DATA EXTRACTS:
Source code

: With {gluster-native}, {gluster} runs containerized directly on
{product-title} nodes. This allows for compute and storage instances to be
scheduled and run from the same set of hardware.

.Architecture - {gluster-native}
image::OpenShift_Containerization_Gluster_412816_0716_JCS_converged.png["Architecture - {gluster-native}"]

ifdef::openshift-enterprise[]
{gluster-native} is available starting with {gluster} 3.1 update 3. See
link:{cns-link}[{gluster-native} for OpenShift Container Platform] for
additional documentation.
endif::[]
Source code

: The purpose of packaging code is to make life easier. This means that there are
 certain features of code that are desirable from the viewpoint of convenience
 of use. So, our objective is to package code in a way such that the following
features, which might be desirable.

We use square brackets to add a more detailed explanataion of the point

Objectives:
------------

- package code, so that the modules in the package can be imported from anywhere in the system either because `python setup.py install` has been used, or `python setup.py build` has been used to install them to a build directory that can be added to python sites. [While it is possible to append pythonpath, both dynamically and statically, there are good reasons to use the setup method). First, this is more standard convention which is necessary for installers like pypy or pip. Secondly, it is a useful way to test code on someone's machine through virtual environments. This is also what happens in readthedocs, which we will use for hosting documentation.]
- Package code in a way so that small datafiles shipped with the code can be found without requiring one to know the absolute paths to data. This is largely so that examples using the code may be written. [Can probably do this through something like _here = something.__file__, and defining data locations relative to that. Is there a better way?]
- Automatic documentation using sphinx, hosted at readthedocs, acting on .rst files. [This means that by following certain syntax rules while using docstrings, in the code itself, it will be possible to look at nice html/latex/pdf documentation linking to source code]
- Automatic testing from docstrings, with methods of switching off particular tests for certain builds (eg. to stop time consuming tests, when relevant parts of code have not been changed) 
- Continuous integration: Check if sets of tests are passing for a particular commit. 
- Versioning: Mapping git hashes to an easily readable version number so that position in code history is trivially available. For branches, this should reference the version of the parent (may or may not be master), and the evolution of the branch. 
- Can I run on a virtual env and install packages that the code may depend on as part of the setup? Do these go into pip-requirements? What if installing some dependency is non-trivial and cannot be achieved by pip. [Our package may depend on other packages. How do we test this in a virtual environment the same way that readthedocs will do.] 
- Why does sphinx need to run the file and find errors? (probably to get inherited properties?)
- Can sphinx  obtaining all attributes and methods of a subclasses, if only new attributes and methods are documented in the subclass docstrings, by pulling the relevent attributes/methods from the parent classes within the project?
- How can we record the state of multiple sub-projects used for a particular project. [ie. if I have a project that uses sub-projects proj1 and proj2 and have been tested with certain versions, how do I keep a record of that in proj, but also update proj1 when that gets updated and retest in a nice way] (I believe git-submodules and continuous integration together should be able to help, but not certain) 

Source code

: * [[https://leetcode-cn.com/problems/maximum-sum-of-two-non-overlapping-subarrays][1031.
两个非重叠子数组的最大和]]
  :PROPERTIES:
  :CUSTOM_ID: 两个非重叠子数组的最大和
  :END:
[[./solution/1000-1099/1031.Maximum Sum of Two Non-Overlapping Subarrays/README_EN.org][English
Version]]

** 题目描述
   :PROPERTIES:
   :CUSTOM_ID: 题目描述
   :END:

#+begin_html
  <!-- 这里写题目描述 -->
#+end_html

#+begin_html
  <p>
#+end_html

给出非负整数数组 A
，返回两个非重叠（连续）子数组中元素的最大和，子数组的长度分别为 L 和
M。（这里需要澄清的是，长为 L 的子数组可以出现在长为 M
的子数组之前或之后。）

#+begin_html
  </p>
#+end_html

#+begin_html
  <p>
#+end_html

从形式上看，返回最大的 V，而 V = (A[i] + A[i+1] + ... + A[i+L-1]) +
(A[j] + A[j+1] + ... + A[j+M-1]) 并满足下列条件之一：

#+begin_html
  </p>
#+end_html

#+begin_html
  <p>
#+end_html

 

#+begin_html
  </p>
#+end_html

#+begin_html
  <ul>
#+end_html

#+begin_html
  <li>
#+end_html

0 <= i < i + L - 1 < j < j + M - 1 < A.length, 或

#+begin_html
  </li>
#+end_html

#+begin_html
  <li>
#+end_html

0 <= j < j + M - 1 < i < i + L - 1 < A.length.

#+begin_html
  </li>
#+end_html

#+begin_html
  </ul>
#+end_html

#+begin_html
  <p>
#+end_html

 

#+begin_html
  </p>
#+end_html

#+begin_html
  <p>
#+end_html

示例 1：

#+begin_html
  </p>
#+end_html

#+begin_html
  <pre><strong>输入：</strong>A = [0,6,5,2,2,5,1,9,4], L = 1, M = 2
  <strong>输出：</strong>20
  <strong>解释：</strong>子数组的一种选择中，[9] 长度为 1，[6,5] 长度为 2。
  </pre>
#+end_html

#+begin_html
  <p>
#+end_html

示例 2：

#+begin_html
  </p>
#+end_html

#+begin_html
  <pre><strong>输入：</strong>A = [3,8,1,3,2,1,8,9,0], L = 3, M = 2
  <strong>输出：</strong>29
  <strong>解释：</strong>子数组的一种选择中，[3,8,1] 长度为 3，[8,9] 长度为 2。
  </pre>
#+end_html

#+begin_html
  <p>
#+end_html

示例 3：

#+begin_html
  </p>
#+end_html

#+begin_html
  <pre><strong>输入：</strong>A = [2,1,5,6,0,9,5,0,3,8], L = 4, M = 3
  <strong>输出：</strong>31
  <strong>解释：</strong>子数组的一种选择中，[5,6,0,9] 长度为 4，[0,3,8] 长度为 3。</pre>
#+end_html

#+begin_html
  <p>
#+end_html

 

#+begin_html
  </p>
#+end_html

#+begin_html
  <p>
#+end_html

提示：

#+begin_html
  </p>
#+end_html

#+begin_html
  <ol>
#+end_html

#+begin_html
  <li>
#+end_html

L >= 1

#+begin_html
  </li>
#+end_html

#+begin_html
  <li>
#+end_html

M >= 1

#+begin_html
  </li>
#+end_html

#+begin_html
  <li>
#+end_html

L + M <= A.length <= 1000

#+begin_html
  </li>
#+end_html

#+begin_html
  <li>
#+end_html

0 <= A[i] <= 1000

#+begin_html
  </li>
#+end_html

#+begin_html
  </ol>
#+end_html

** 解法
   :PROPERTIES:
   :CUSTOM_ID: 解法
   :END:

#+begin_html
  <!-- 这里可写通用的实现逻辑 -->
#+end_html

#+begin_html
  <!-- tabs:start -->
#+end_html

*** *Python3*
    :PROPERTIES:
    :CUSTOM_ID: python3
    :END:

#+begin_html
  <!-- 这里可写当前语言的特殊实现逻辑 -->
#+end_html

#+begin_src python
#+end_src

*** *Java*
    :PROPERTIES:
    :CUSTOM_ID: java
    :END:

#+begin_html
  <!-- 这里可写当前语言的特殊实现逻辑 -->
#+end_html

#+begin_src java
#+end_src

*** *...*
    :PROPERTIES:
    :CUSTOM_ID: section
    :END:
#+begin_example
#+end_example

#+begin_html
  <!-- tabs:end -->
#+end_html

TO DO: The response should consist of all the entries, transcribed exactly.

RESULT BELOW:
Source code

: With {gluster-native}, {gluster} runs containerized directly on
{product-title} nodes. This allows for compute and storage instances to be
scheduled and run from the same set of hardware.

.Architecture - {gluster-native}
image::OpenShift_Containerization_Gluster_412816_0716_JCS_converged.png["Architecture - {gluster-native}"]

ifdef::openshift-enterprise[]
{gluster-native} is available starting with {gluster} 3.1 update 3. See
link:{cns-link}[{gluster-native} for OpenShift Container Platform] for
additional documentation.
endif::[]
Source code

: The purpose of packaging code is to make life easier. This means that there are
 certain features of code that are desirable from the viewpoint of convenience
 of use. So, our objective is to package code in a way such that the following
features, which might be desirable.

We use square brackets to add a more detailed explanataion of the point

Objectives:
------------

- package code, so that the modules in the package can be imported from anywhere in the system either because `python setup.py install` has been used, or `python setup.py build` has been used to install them to a build directory that can be added to python sites. [While it is possible to append pythonpath, both dynamically and statically, there are good reasons to use the setup method). First, this is more standard convention which is necessary for installers like pypy or pip. Secondly, it is a useful way to test code on someone's machine through virtual environments. This is also what happens in readthedocs, which we will use for hosting documentation.]
- Package code in a way so that small datafiles shipped with the code can be found without requiring one to know the absolute paths to data. This is largely so that examples using the code may be written. [Can probably do this through something like _here = something.__file__, and defining data locations relative to that. Is there a better way?]
- Automatic documentation using sphinx, hosted at readthedocs, acting on .rst files. [This means that by following certain syntax rules while using docstrings, in the code itself, it will be possible to look at nice html/latex/pdf documentation linking to source code]
- Automatic testing from docstrings, with methods of switching off particular tests for certain builds (eg. to stop time consuming tests, when relevant parts of code have not been changed) 
- Continuous integration: Check if sets of tests are passing for a particular commit. 
- Versioning: Mapping git hashes to an easily readable version number so that position in code history is trivially available. For branches, this should reference the version of the parent (may or may not be master), and the evolution of the branch. 
- Can I run on a virtual env and install packages that the code may depend on as part of the setup? Do these go into pip-requirements? What if installing some dependency is non-trivial and cannot be achieved by pip. [Our package may depend on other packages. How do we test this in a virtual environment the same way that readthedocs will do.] 
- Why does sphinx need to run the file and find errors? (probably to get inherited properties?)
- Can sphinx  obtaining all attributes and methods of a subclasses, if only new attributes and methods are documented in the subclass docstrings, by pulling the relevent attributes/methods from the parent classes within the project?
- How can we record the state of multiple sub-projects used for a particular project. [ie. if I have a project that uses sub-projects proj1 and proj2 and have been tested with certain versions, how do I keep a record of that in proj, but also update proj1 when that gets updated and retest in a nice way] (I believe git-submodules and continuous integration together should be able to help, but not certain) 

Source code

: * [[https://leetcode-cn.com/problems/maximum-sum-of-two-non-overlapping-subarrays][1031.
两个非重叠子数组的最大和]]
  :PROPERTIES:
  :CUSTOM_ID: 两个非重叠子数组的最大和
  :END:
[[./solution/1000-1099/1031.Maximum Sum of Two Non-Overlapping Subarrays/README_EN.org][English
Version]]

** 题目描述
   :PROPERTIES:
   :CUSTOM_ID: 题目描述
   :END:

#+begin_html
  <!-- 这里写题目描述 -->
#+end_html

#+begin_html
  <p>
#+end_html

给出非负整数数组 A
，返回两个非重叠（连续）子数组中元素的最大和，子数组的长度分别为 L 和
M。（这里需要澄清的是，长为 L 的子数组可以出现在长为 M
的子数组之前或之后。）

#+begin_html
  </p>
#+end_html

#+begin_html
  <p>
#+end_html

从形式上看，返回最大的 V，而 V = (A[i] + A[i+1] + ... + A[i+L-1]) +
(A[j] + A[j+1] + ... + A[j+M-1]) 并满足下列条件之一：

#+begin_html
  </p>
#+end_html

#+begin_html
  <p>
#+end_html

 

#+begin_html
  </p>
#+end_html

#+begin_html
  <ul>
#+end_html

#+begin_html
  <li>
#+end_html

0 <= i < i + L - 1 < j < j + M - 1 < A.length, 或

#+begin_html
  </li>
#+end_html

#+begin_html
  <li>
#+end_html

0 <= j < j + M - 1 < i < i + L - 1 < A.length.

#+begin_html
  </li>
#+end_html

#+begin_html
  </ul>
#+end_html

#+begin_html
  <p>
#+end_html

 

#+begin_html
  </p>
#+end_html

#+begin_html
  <p>
#+end_html

示例 1：

#+begin_html
  </p>
#+end_html

#+begin_html
  <pre><strong>输入：</strong>A = [0,6,5,2,2,5,1,9,4], L = 1, M = 2
  <strong>输出：</strong>20
  <strong>解释：</strong>子数组的一种选择中，[9] 长度为 1，[6,5] 长度为 2。
  </pre>
#+end_html

#+begin_html
  <p>
#+end_html

示例 2：

#+begin_html
  </p>
#+end_html

#+begin_html
  <pre><strong>输入：</strong>A = [3,8,1,3,2,1,8,9,0], L = 3, M = 2
  <strong>输出：</strong>29
  <strong>解释：</strong>子数组的一种选择中，[3,8,1] 长度为 3，[8,9] 长度为 2。
  </pre>
#+end_html

#+begin_html
  <p>
#+end_html

示例 3：

#+begin_html
  </p>
#+end_html

#+begin_html
  <pre><strong>输入：</strong>A = [2,1,5,6,0,9,5,0,3,8], L = 4, M = 3
  <strong>输出：</strong>31
  <strong>解释：</strong>子数组的一种选择中，[5,6,0,9] 长度为 4，[0,3,8] 长度为 3。</pre>
#+end_html

#+begin_html
  <p>
#+end_html

 

#+begin_html
  </p>
#+end_html

#+begin_html
  <p>
#+end_html

提示：

#+begin_html
  </p>
#+end_html

#+begin_html
  <ol>
#+end_html

#+begin_html
  <li>
#+end_html

L >= 1

#+begin_html
  </li>
#+end_html

#+begin_html
  <li>
#+end_html

M >= 1

#+begin_html
  </li>
#+end_html

#+begin_html
  <li>
#+end_html

L + M <= A.length <= 1000

#+begin_html
  </li>
#+end_html

#+begin_html
  <li>
#+end_html

0 <= A[i] <= 1000

#+begin_html
  </li>
#+end_html

#+begin_html
  </ol>
#+end_html

** 解法
   :PROPERTIES:
   :CUSTOM_ID: 解法
   :END:

#+begin_html
  <!-- 这里可写通用的实现逻辑 -->
#+end_html

#+begin_html
  <!-- tabs:start -->
#+end_html

*** *Python3*
    :PROPERTIES:
    :CUSTOM_ID: python3
    :END:

#+begin_html
  <!-- 这里可写当前语言的特殊实现逻辑 -->
#+end_html

#+begin_src python
#+end_src

*** *Java*
    :PROPERTIES:
    :CUSTOM_ID: java
    :END:

#+begin_html
  <!-- 这里可写当前语言的特殊实现逻辑 -->
#+end_html

#+begin_src java
#+end_src

*** *...*
    :PROPERTIES:
    :CUSTOM_ID: section
    :END:
#+begin_example
#+end_example

#+begin_html
  <!-- tabs:end -->
#+end_html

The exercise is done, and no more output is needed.